Limit Student Loan Borrowing
The amount that students can borrow from federal programs to pay for college is already limited. The Trump administration’s plan would put further limitations in place. These proposed limitations will affect all new student loans if the cuts are part of the final budget approved by Congress.
There are several motives for these loan limits. First, the restrictions would cap the amount of debt that a student could incur from their education. Second, the limits would, in theory, force colleges to lower or cap their tuition and fees or at least stop them from increasing tuition. Also, if students have to borrow less to attend college, their loan repayments will be more manageable, and fewer students will default. Taxpayers have to cover the cost of defaulted loans.
What are the Potential Drawbacks of Limiting Student Loans?
Critics say that these limits on loans do not legally require colleges to lower tuition, so colleges could keep raising their prices and expect students to borrow from private sources or pay out of pocket in addition to getting government-backed loans.
The impact of this plan depends on how colleges respond to the caps on loans. If they do not cut tuition or maintain current rates, students could potentially have to borrow from private sources, pay more tuition upfront, or limit their college choices.
Simplify Student Loan Repayments
Currently, those with student loans can take part in income-driven repayment plans. Examples of these plans include the PAYE and REPAYE programs. These repayment options allow students to make regular payments of an amount that fits their income, family size, living situation, and other economic variables. The goal is to make repayment manageable so that there are fewer defaults.

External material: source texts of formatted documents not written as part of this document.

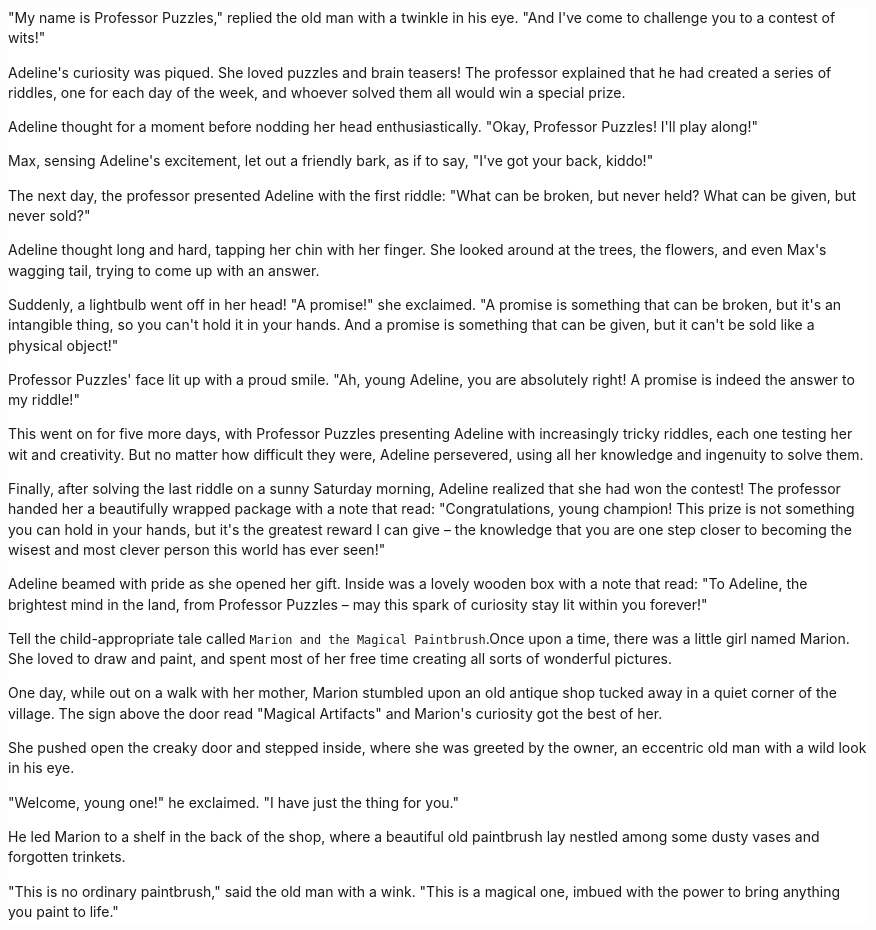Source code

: "My name is Professor Puzzles," replied the old man with a twinkle in his eye. "And I've come to challenge you to a contest of wits!"

Adeline's curiosity was piqued. She loved puzzles and brain teasers! The professor explained that he had created a series of riddles, one for each day of the week, and whoever solved them all would win a special prize.

Adeline thought for a moment before nodding her head enthusiastically. "Okay, Professor Puzzles! I'll play along!"

Max, sensing Adeline's excitement, let out a friendly bark, as if to say, "I've got your back, kiddo!"

The next day, the professor presented Adeline with the first riddle: "What can be broken, but never held? What can be given, but never sold?"

Adeline thought long and hard, tapping her chin with her finger. She looked around at the trees, the flowers, and even Max's wagging tail, trying to come up with an answer.

Suddenly, a lightbulb went off in her head! "A promise!" she exclaimed. "A promise is something that can be broken, but it's an intangible thing, so you can't hold it in your hands. And a promise is something that can be given, but it can't be sold like a physical object!"

Professor Puzzles' face lit up with a proud smile. "Ah, young Adeline, you are absolutely right! A promise is indeed the answer to my riddle!"

This went on for five more days, with Professor Puzzles presenting Adeline with increasingly tricky riddles, each one testing her wit and creativity. But no matter how difficult they were, Adeline persevered, using all her knowledge and ingenuity to solve them.

Finally, after solving the last riddle on a sunny Saturday morning, Adeline realized that she had won the contest! The professor handed her a beautifully wrapped package with a note that read: "Congratulations, young champion! This prize is not something you can hold in your hands, but it's the greatest reward I can give – the knowledge that you are one step closer to becoming the wisest and most clever person this world has ever seen!"

Adeline beamed with pride as she opened her gift. Inside was a lovely wooden box with a note that read: "To Adeline, the brightest mind in the land, from Professor Puzzles – may this spark of curiosity stay lit within you forever!"<end>

Tell the child-appropriate tale called `Marion and the Magical Paintbrush`.<start>Once upon a time, there was a little girl named Marion. She loved to draw and paint, and spent most of her free time creating all sorts of wonderful pictures.

One day, while out on a walk with her mother, Marion stumbled upon an old antique shop tucked away in a quiet corner of the village. The sign above the door read "Magical Artifacts" and Marion's curiosity got the best of her.

She pushed open the creaky door and stepped inside, where she was greeted by the owner, an eccentric old man with a wild look in his eye.

"Welcome, young one!" he exclaimed. "I have just the thing for you."

He led Marion to a shelf in the back of the shop, where a beautiful old paintbrush lay nestled among some dusty vases and forgotten trinkets.

"This is no ordinary paintbrush," said the old man with a wink. "This is a magical one, imbued with the power to bring anything you paint to life."
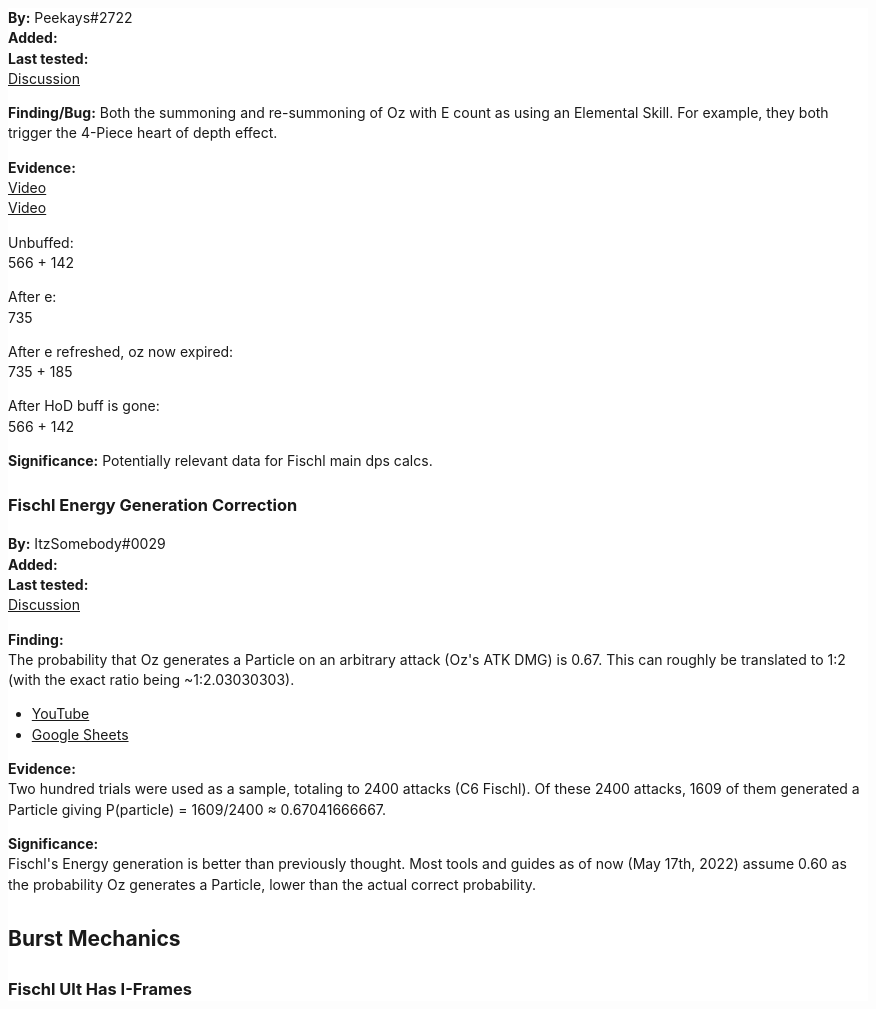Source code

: **By:** Peekays\#2722  
**Added:** <Version date="2021-07-17" />  
**Last tested:** <VersionHl date="2021-07-17" />  
[Discussion](https://tickets.deeznuts.moe/ticket-archive/attachments_865717842816532491_865808993149255710_transcript-fischl-c1-and-hod.html)

**Finding/Bug:** Both the summoning and re-summoning of Oz with E count as using an Elemental Skill.
For example, they both trigger the 4-Piece heart of depth effect.

**Evidence:**  
[Video](https://youtu.be/s0937Qm8VFs)  
[Video](https://youtu.be/_QoQaOxVzp0)

Unbuffed:  
566 + 142

After e:  
735

After e refreshed, oz now expired:  
735 + 185

After HoD buff is gone:  
566 + 142

**Significance:** Potentially relevant data for Fischl main dps calcs.

### Fischl Energy Generation Correction

**By:** ItzSomebody\#0029  
**Added:** <Version date="2022-06-06" />  
**Last tested:** <VersionHl date="2022-06-06" />  
[Discussion](https://tickets.deeznuts.moe/ticket-archive/attachments_945097851195777054_983426378366066748_transcript-fischl-energy-generation-correction.html)

**Finding:**  
The probability that Oz generates a Particle on an arbitrary attack (Oz's ATK DMG) is 0.67. This can roughly be translated to 1:2 (with the exact ratio being ~1:2.03030303).

* [YouTube](https://youtube.com/playlist?list=PL3fbBNyJb-ujui480yxAl3bLNU98fqJZi)
* [Google Sheets](https://docs.google.com/spreadsheets/d/1v9arz5Gmto7xc_g6H530289unROb1iqv2mdayzGV8WM/edit?usp=sharing)

**Evidence:**  
Two hundred trials were used as a sample, totaling to 2400 attacks (C6 Fischl). Of these 2400 attacks, 1609 of them generated a Particle giving P(particle) = 1609/2400 ≈ 0.67041666667.

**Significance:**  
Fischl's Energy generation is better than previously thought. Most tools and guides as of now (May 17th, 2022) assume 0.60 as the probability Oz generates a Particle, lower than the actual correct probability.

## Burst Mechanics

### Fischl Ult Has I-Frames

The Trump administration’s plan involves simplifying the process by offering only one income-driven repayment plan that, if the borrower makes payments on time, could lead to loan forgiveness. The goals are to streamline repayment, lessen the administrative burden of operating multiple repayment plans, and make repayment options clearer. Additionally, some students could receive loan forgiveness sooner under the new program than their current one.
Who Do the Changes Affect?
This change will affect both students who are applying for loans in the coming years and those who are currently paying off loans through an income-driven repayment program.
Critics say that having a single repayment program will limit options for students who need flexibility in their repayment. Also, the program would lengthen the amount of time that graduate students have to pay until they receive debt forgiveness.
End Subsidized Loans
Subsidized student loan programs pay the interest on student loans while the student is in college. The Trump budget plan for 2020 would eliminate these subsidies. The reason for ending this kind of support is that it would allow the government to collect interest payments, which would lower the burden on taxpayers. However, the additional interest charges could make the overall cost of the loan more expensive, so students who use federal loans would have to pay slightly more to attend college.
These changes to student loan programs and higher education could affect students who are planning to get loans to pay for college. Also, the 2020 budget proposals could affect students currently in college and graduates who are still paying for student loans.